You can't buy this kind of publicity. You have to earn it.

http://www.stltoday.com/stltoday/ne...1B6A4EB836B575D3862571660032D52E?OpenDocument


----------



## bsnelson (Oct 30, 1999)

Yes, but now you and I will have to pay for all of those "stolen" movies in the form of increased fees. 



Brad


----------



## newsposter (Aug 18, 2002)

so what really happened? shared box? kids hacking?


----------



## jgrade (Aug 11, 2005)

I find it hard to believe that 7 CSR's could not get the account in order  Maybe they could have suggested they check their purchase history! Porn on Easter; even as a non-Christian I find that slightly disturbing.


----------



## C McB (Nov 3, 2001)

bsnelson said:


> Yes, but now you and I will have to pay for all of those "stolen" movies in the form of increased fees.
> 
> 
> 
> Brad


The negative PR hit will cost many times the amount of the allegedly stolen movies. The people who, as a result of this story, won't consider signing up for DTV will have a far greater impact on remaining customers.

DirecTv was incredibly stupid not to drop the charge.


----------



## jfh3 (Apr 15, 2004)

C McB said:


> The negative PR hit will cost many times the amount of the allegedly stolen movies. The people who, as a result of this story, won't consider signing up for DTV will have a far greater impact on remaining customers.
> 
> DirecTv was incredibly stupid not to drop the charge.


Absolutely.

I hope this story gets more press, so people can see what idiots are doing in charge of DirecTV.


----------



## stim (Jan 10, 2002)

C McB said:


> The negative PR hit will cost many times the amount of the allegedly stolen movies. The people who, as a result of this story, won't consider signing up for DTV will have a far greater impact on remaining customers.
> 
> DirecTv was incredibly stupid not to drop the charge.


Are you kidding? The movies don't just magically appear on the bill... They were probably ordered online or something. I don't think that the nuns did it, but they really should take a closer look at the kids. 
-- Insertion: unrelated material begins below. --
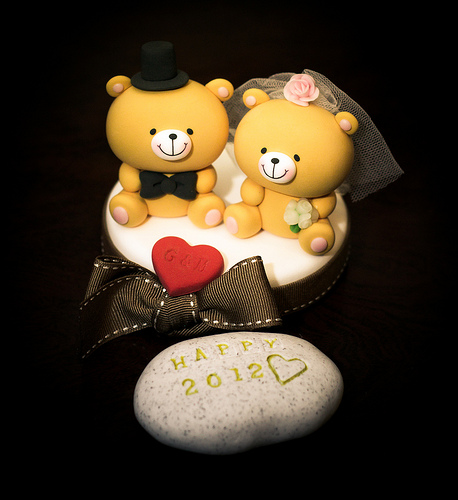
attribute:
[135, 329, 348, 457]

This is not a huge negative PR hit... Most people aren't going to make their decision on TV service over some article in a news paper that 99% of the country doesn't read. Even if it was in a real news paper or a popular news channel I don't think that it would have any effect...


----------



## C McB (Nov 3, 2001)

stim said:


> Are you kidding? The movies don't just magically appear on the bill... They were probably ordered online or something. I don't think that the nuns did it, but they really should take a closer look at the kids.
> 
> This is not a huge negative PR hit... Most people aren't going to make their decision on TV service over some article in a news paper that 99% of the country doesn't read. Even if it was in a real news paper or a popular news channel I don't think that it would have any effect...


You don't know much about PR.


----------



## Larus (Nov 15, 2001)

> Even if it was in a real news paper or a popular news channel I don't think that it would have any effect...


As a long time resident of St Louis and a daily reader of the St Louis Post Dispatch, I would have to take strong exception to your comment that it is not a "real newspaper". It may not be the NY Times or the WSJ, but is a good newspaper with a long and prestigious history.


----------